#### SHORT TASK
Please count the lines in the rows below that contain the string "qUnion", and reply with the number alone.

▬▬▬▬▬▬

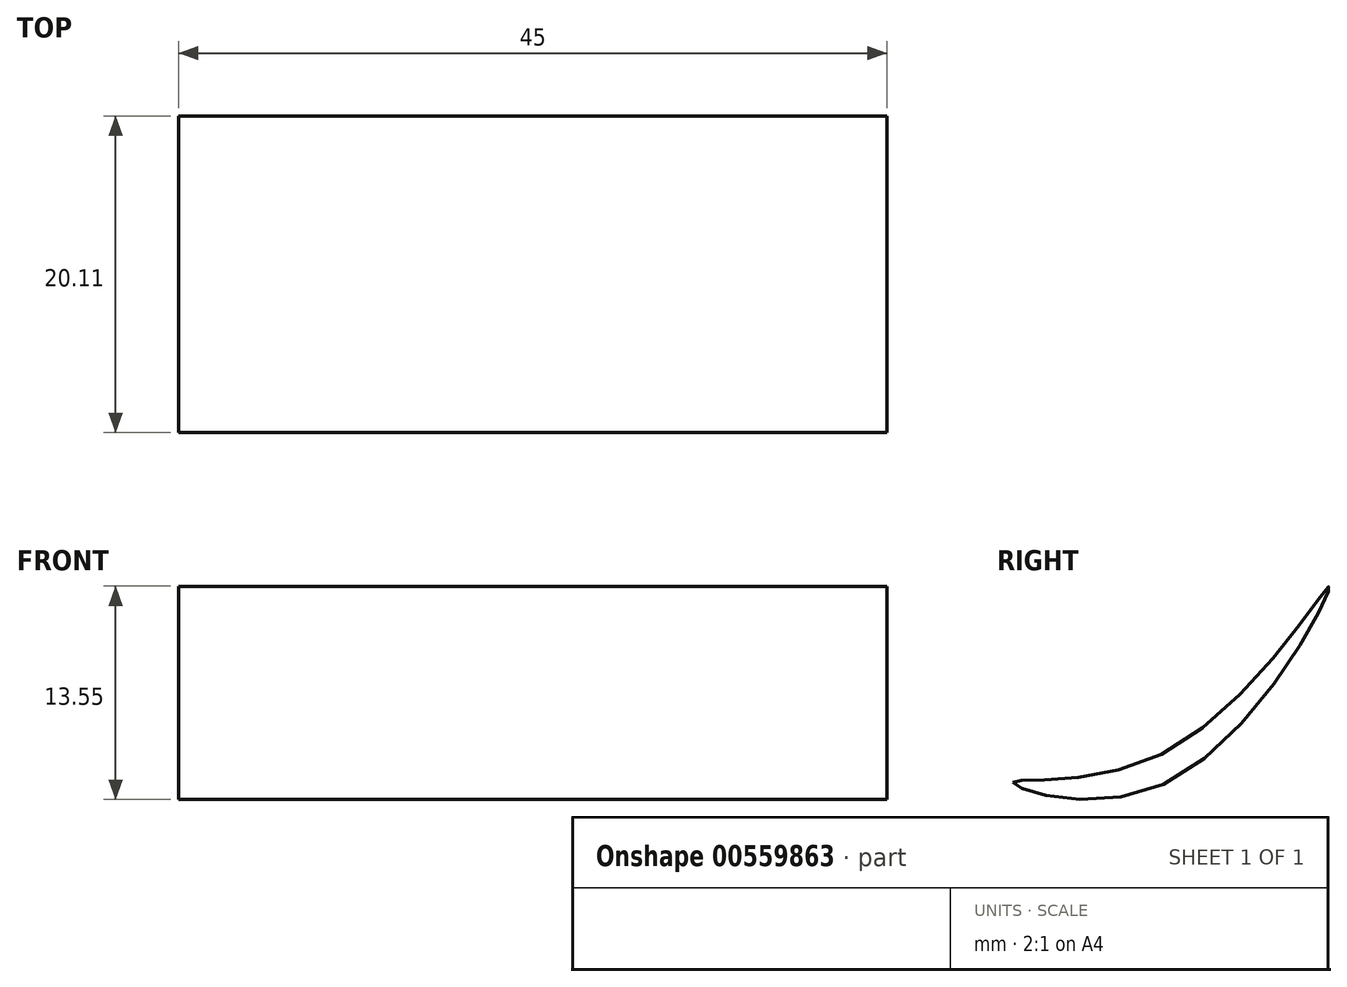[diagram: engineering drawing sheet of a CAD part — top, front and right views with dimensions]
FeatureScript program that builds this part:
annotation { "Feature Type Name" : "Feature", "Feature Type Description" : "" }
export const myFeature = defineFeature(function(context is Context, id is Id, definition is map)
    precondition{}
    {
        {
            var Q0;
            Q0=qCreatedBy(makeId("Right.planeOp"),FACE);
            var sketch = newSketch(context, id + "F0", { "sketchPlane" : qUnion([Q0])});
            skFitSpline(sketch, "E0", {"points": [v(-9.77, 10.62) * mm, v(0, 10.62) * mm, v(10.34, 23.09) * mm, v(0, 12.6) * mm, v(-9.77, 10.62) * mm]});
            skSolve(sketch);
        }
        {
            var Q0;
            Q0=makeQuery(id+"F0.imprint","IMPRINT",FACE,{"disambiguationData":[TD([[makeQuery(id+"F0.imprint","IMPRINT",EDGE,{"derivedFrom":sQuery(id+"F0.wireOp",EDGE,"E0")}),1.0]])]});
            extrude(context, id + "F1", {"entities" : qUnion([Q0]), "depth" : 45 * mm, "offsetDistance" : 25 * mm});
        }
    });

▬▬▬▬▬▬

#### TASK RESULT
2